■ Instructions to follow ■
Your answer must be the lines from the one holding "Figure 5. Analysis" through the final line of the entries below, copied exactly, with no pictures.

Stored data

============

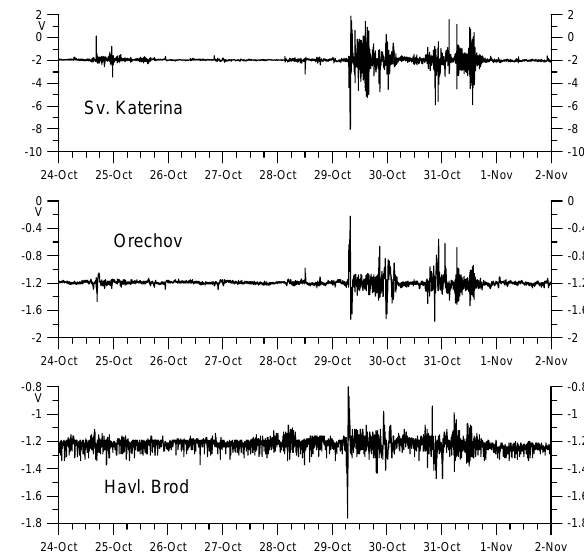
Fig. 4. Pipe-to-soil voltage recorded at the stations Orechov, Sv. Katerina and Havlickuv Brod between 24 October and 1 November 2003.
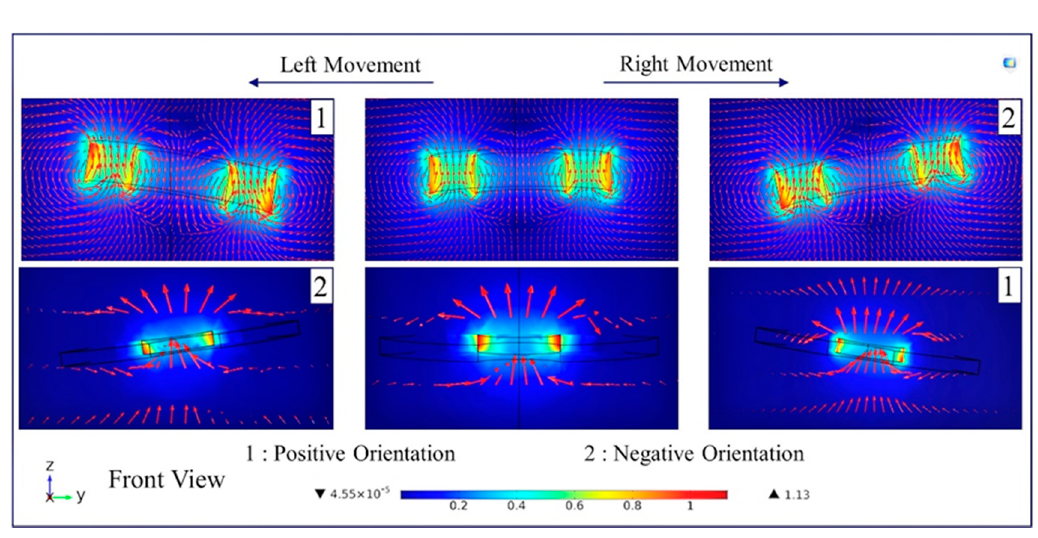
Figure 5. Analysis to find the orientation of the carrier-magnet in order to avoid head-tilting reaction. Accordingly, it is determined that the carrier-magnet must have a direction opposite to the motion direction of the microrobot.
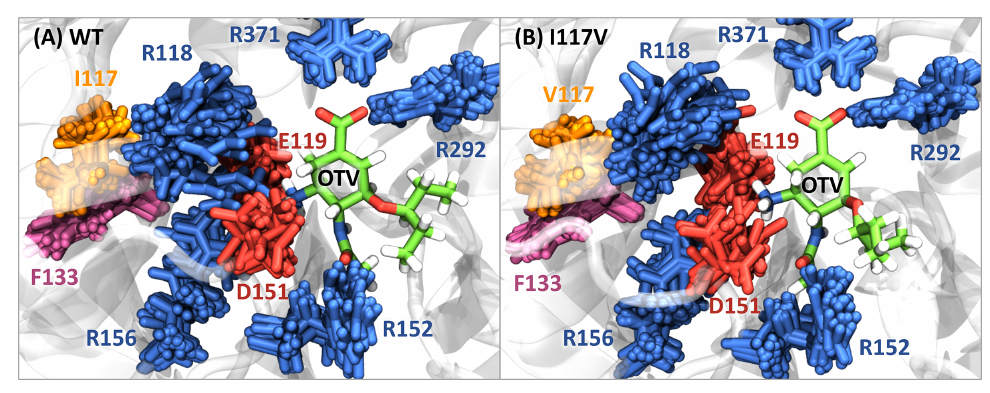
Figure 5 Superimposed snapshot images for the neuraminidase-oseltamivir complexes. (A) Wild- type (WT) and (B) I117V mutant NA-OTV complexes. OTV is represented in green, and residue 117 is indicated in orange. The positively charged residues (R118, R152, R156, R292, and R371) in the OTV binding site are represented in blue, and the negatively charged residues (E119 and D151) are represented in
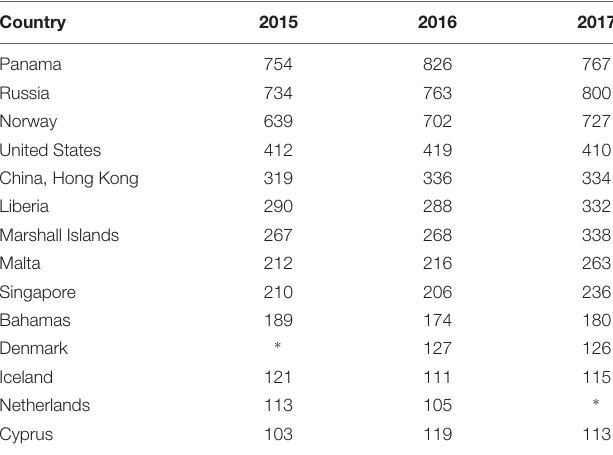
TABLE 2 | Nations with > 100 flagged vessels operating in Arctic waters and number of registered ships, 2015–2017.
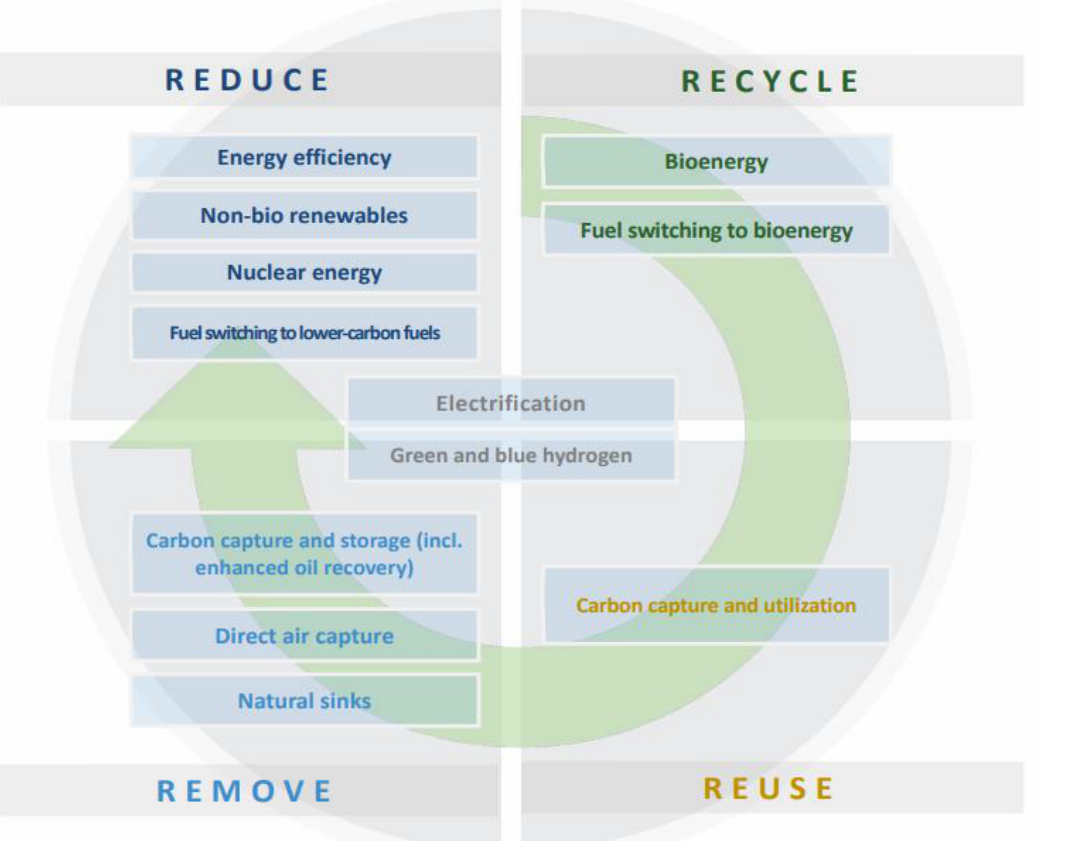
Figure 2. Circular carbon economy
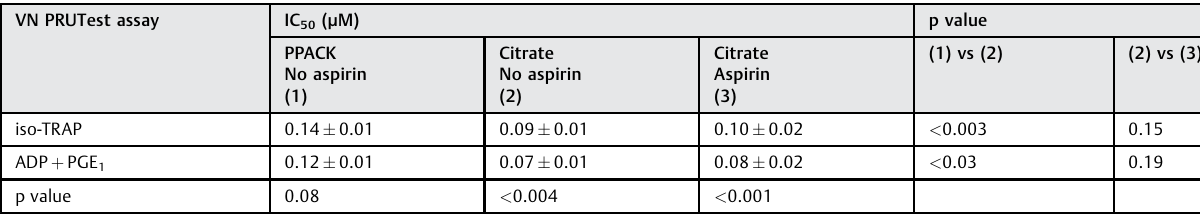
Table 1 IC 50 s (mean (cid:4) SD) of RUC-4 in PPACK- and sodium citrate-anticoagulated blood fromvolunteers who were either not taking or taking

============

■ Answer to the exercise ■
Figure 5. Analysis to find the orientation of the carrier-magnet in order to avoid head-tilting reaction. Accordingly, it is determined that the carrier-magnet must have a direction opposite to the motion direction of the microrobot.
Figure 5 Superimposed snapshot images for the neuraminidase-oseltamivir complexes. (A) Wild- type (WT) and (B) I117V mutant NA-OTV complexes. OTV is represented in green, and residue 117 is indicated in orange. The positively charged residues (R118, R152, R156, R292, and R371) in the OTV binding site are represented in blue, and the negatively charged residues (E119 and D151) are represented in
TABLE 2 | Nations with > 100 flagged vessels operating in Arctic waters and number of registered ships, 2015–2017.
Figure 2. Circular carbon economy
Table 1 IC 50 s (mean (cid:4) SD) of RUC-4 in PPACK- and sodium citrate-anticoagulated blood fromvolunteers who were either not taking or taking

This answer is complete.